■ Exercise
In the entries below, find each line with the word "middle" and return it.

■ Entries provided
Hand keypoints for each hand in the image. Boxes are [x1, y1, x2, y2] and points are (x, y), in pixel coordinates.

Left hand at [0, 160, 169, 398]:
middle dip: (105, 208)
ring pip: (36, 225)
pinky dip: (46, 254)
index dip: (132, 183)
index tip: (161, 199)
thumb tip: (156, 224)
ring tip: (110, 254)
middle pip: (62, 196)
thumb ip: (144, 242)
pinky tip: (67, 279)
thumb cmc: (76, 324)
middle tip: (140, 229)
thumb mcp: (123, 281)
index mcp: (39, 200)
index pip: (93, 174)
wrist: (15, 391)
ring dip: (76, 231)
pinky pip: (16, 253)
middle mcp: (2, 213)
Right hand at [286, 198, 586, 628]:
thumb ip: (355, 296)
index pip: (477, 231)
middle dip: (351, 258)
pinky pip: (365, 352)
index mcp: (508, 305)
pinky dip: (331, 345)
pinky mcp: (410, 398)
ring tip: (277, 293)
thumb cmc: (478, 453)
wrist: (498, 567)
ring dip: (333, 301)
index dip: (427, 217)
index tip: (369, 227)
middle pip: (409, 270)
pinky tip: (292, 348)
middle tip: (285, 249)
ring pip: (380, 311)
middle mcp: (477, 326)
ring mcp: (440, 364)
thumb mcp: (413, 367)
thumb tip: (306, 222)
* * *
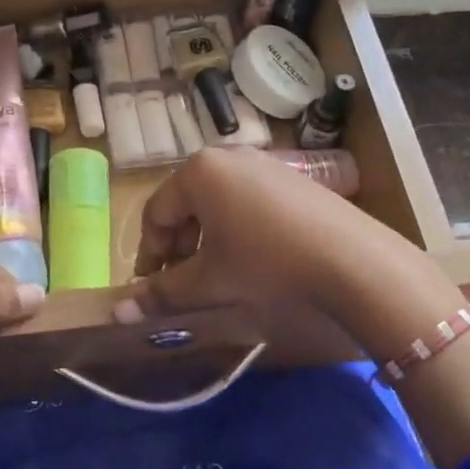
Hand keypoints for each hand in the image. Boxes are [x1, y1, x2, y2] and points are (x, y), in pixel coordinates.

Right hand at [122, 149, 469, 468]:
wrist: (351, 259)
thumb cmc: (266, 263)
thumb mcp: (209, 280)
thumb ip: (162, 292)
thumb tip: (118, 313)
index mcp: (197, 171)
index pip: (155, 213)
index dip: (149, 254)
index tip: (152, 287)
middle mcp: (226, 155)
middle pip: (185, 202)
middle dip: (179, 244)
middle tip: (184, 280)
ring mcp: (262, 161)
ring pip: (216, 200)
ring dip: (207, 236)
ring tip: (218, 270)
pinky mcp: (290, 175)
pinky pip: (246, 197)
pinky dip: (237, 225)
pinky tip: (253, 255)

■ Result of the task
middle dip: (105, 208)
middle pip: (62, 196)
middle tip: (140, 229)
middle mcp: (2, 213)
middle dip: (351, 258)
middle pip: (409, 270)
middle tip: (285, 249)
middle mcp: (477, 326)
middle mcp: (226, 155)
middle pip: (185, 202)
middle dip: (179, 244)
middle tip: (184, 280)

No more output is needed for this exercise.